The combination of a profession of faith with the act of baptism is so second nature to the New Testament mind that Paul (who himself was commanded at the start of his Christian life to “Rise and be baptised, and wash away your sins, calling on his name” (Acts 22:16)) uses a phrase that fuses baptism and profession of faith into a single image.  He speaks of “the washing of water with the word” (Ephesians 5:26).  And so, everywhere in Scripture, baptism, profession of faith in Father, Son, and Holy Spirit, and the Father’s gift of the Spirit through Jesus Christ are all simply one thing.

Therefore, the key thing to understand about a Creed (from the word Credo, meaning “I believe”) is that it is a baptismal act.  You say it or affirm it as you are being baptised.  And baptism, in turn, is no mere symbol.  It is a sacrament.  It does something to you, as Paul says:

Do you not know that all of us who have been baptised into Christ Jesus were baptised into his death? We were buried therefore with him by baptism into death, so that as Christ was raised from the dead by the glory of the Father, we too might walk in newness of life. (Ro 6:3–4)

Baptism crucifies you with Christ, raises you with him, makes you a member of his Body, confers on you the Wedding Garment that makes you a guest at the Marriage Supper of the Lamb, the Eucharist (cf. Matthew 22:1-14; Revelation 19:7-9). Every time you say the Creed thereafter, you recall your baptism even as you recollect the truths you believe about the three Persons of the Trinity, remember the great saving acts of God in his Son Jesus Christ, and affirm the great gifts and promises he has given his Body, the Church.

The Church, indulging its genius for taking common sense ideas and wrapping them in baffling jargon, calls the Creed a ‘symbol of the Faith’.  The point of that jargon is to head off the impulse so many of us have to reduce God from the ineffable mystery He is in Himself down to a mere formula.  We do not, strictly speaking, ‘believe in the Creed’.  We believe in the One whom the Creed portrays and symbolises in words.  Our mission as Catholics is not, in the final analysis, to ‘master the Creed’ (as though God is a ‘subject’ or ‘topic’ we wrap our heads around).  It is to enter into the mystery of relationship with the living God the Creed describes to us.

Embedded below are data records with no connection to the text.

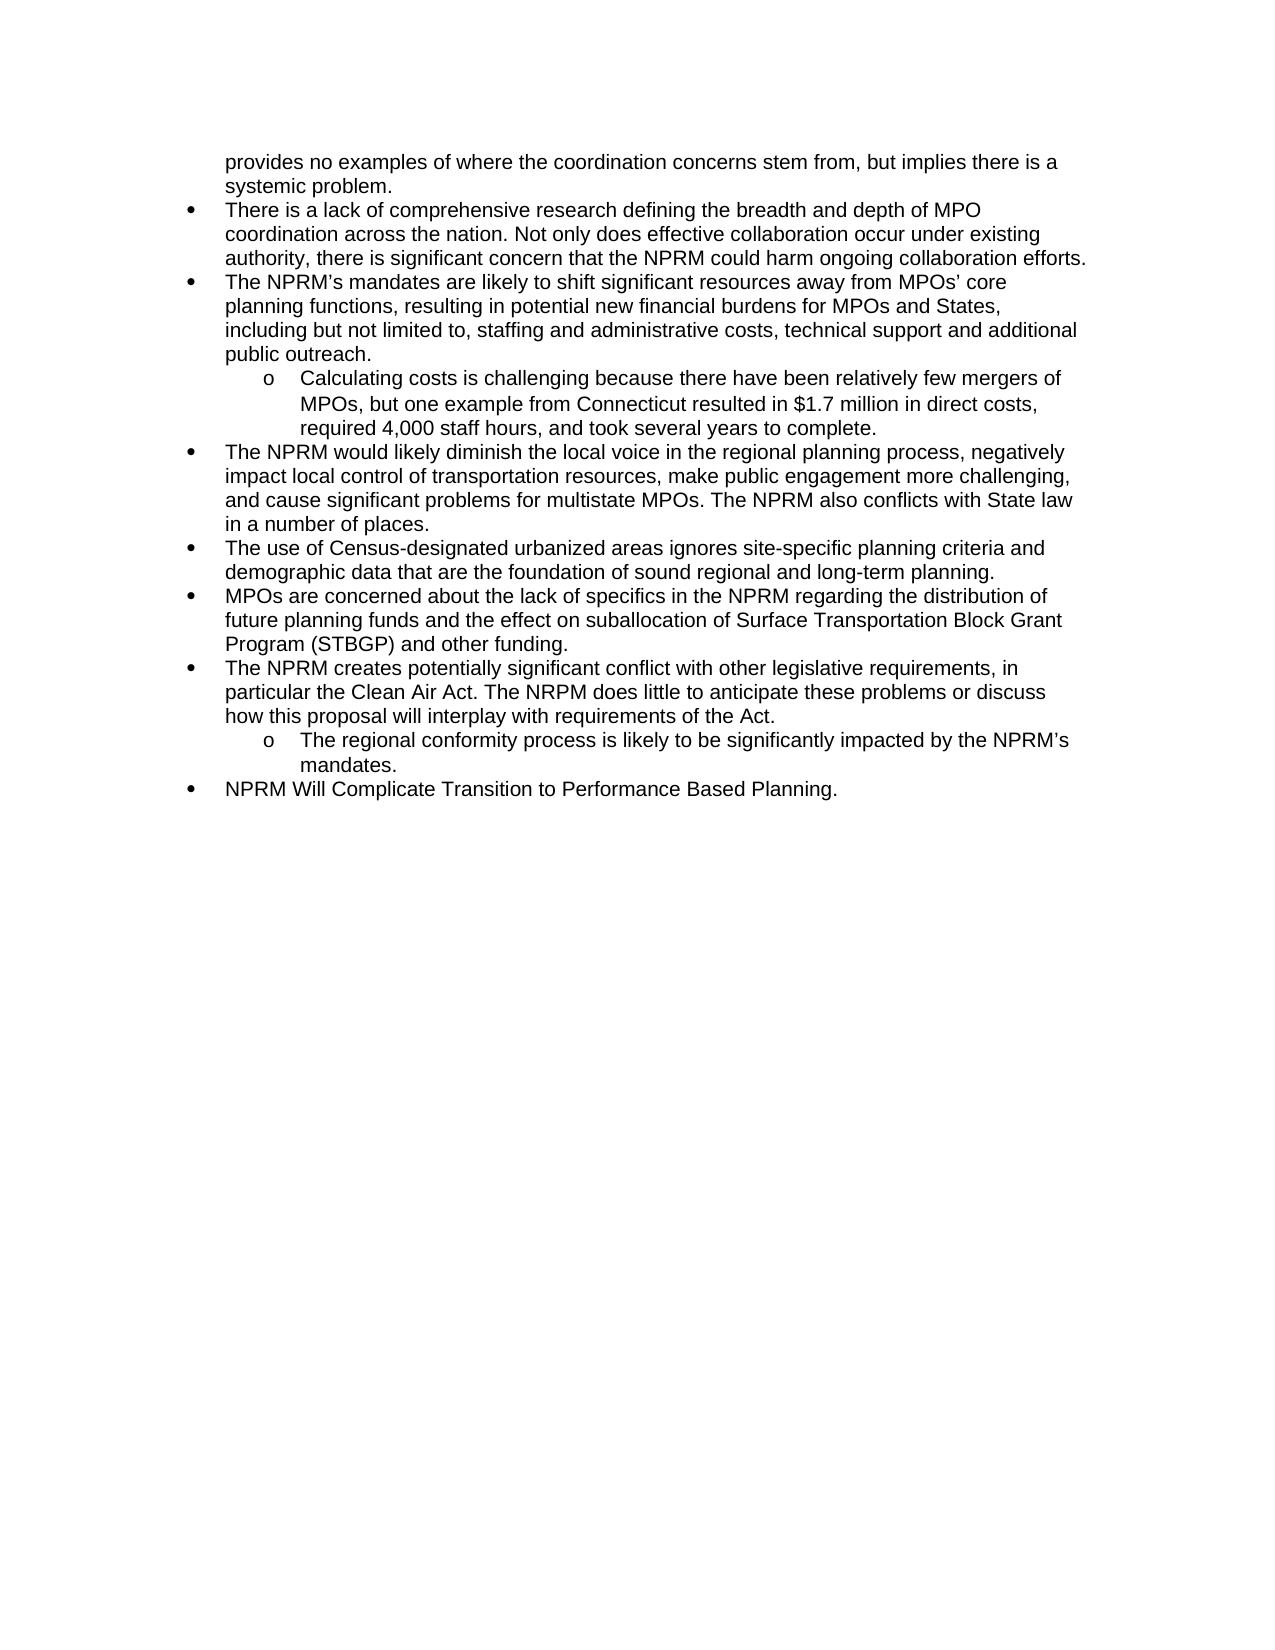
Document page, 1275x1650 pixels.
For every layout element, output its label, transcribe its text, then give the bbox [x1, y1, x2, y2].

list The NPRM creates potentially significant conflict with other legislative requirements, in particular the Clean Air Act. The NRPM does little to anticipate these problems or discuss how this proposal will interplay with requirements of the Act. [187, 656, 1087, 727]
list The use of Census-designated urbanized areas ignores site-specific planning criteria and demographic data that are the foundation of sound regional and long-term planning. [187, 536, 1087, 583]
list MPOs are concerned about the lack of specifics in the NPRM regarding the distribution of future planning funds and the effect on suballocation of Surface Transportation Block Grant Program (STBGP) and other funding. [187, 583, 1087, 656]
list The regional conformity process is likely to be significantly impacted by the NPRM’s mandates. [262, 727, 1087, 777]
list Calculating costs is challenging because there have been relatively few mergers of MPOs, but one example from Connecticut resulted in $1.7 million in direct costs, required 4,000 staff hours, and took several years to complete. [262, 366, 1087, 439]
list The NPRM would likely diminish the local voice in the regional planning process, negatively impact local control of transportation resources, make public engagement more challenging, and cause significant problems for multistate MPOs. The NPRM also conflicts with State law in a number of places. [187, 439, 1087, 536]
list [187, 150, 1087, 198]
list NPRM Will Complicate Transition to Performance Based Planning. [187, 777, 1087, 801]
list The NPRM’s mandates are likely to shift significant resources away from MPOs’ core planning functions, resulting in potential new financial burdens for MPOs and States, including but not limited to, staffing and administrative costs, technical support and additional public outreach. [187, 270, 1087, 366]
list There is a lack of comprehensive research defining the breadth and depth of MPO coordination across the nation. Not only does effective collaboration occur under existing authority, there is significant concern that the NPRM could harm ongoing collaboration efforts. [187, 198, 1087, 270]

Different creeds have been promulgated by different communities over time, and some of them have been promulgated by the whole Church or by this or that Pope.  One useful way to think of their relationship to one another is as the rings of a tree.  Older creeds are no more obsolete than inner tree rings and newer ones do not retire them.  Rather, the newer ones address issues and questions that came up later.  Of all these Creeds, the two greatest are the Apostles’ Creed and its more elaborate descendant, the Nicene (or more properly, Nicene-Constantinopolitan) Creed.  The Nicene-Constantinopolitan Creed demonstrates the Tree Ring Principle well, since we can watch the little amendments accrue over time as new questions.  Yet even though the more developed Nicene-Constantinopolitan Creed is recited by Catholics every time they go to Sunday Mass, that does not stop them from saying the Apostles’ Creed every time they pray the Rosary.

This Tree Ring Principle, and the care with which the Church has developed her doctrine concerning the Father, Son, and Holy Spirit (and the Church which believes and obeys Him) is, in the end, the answer to the question “Why Creeds?”

Creeds are necessary because the Church is a communion of memory, not myth.  You don’t need a creed to organise opinions about the myths of Persephone, Isis, and Athena.  You need them to remember the saving history of God and his people in the life, passion, death, resurrection, and ascension of Jesus.  If Jesus did not happen, it doesn’t matter what he did.  If Jesus did happen, it matters intensely and it matters intensely that we get the story right, since our faith is not in a concept or an idea or a moral code or a set of philosophical principles.  It is in a man who is also God, whose actions for us in dying and rising demand a response of the whole heart, soul, mind, and strength of each person who will ever live.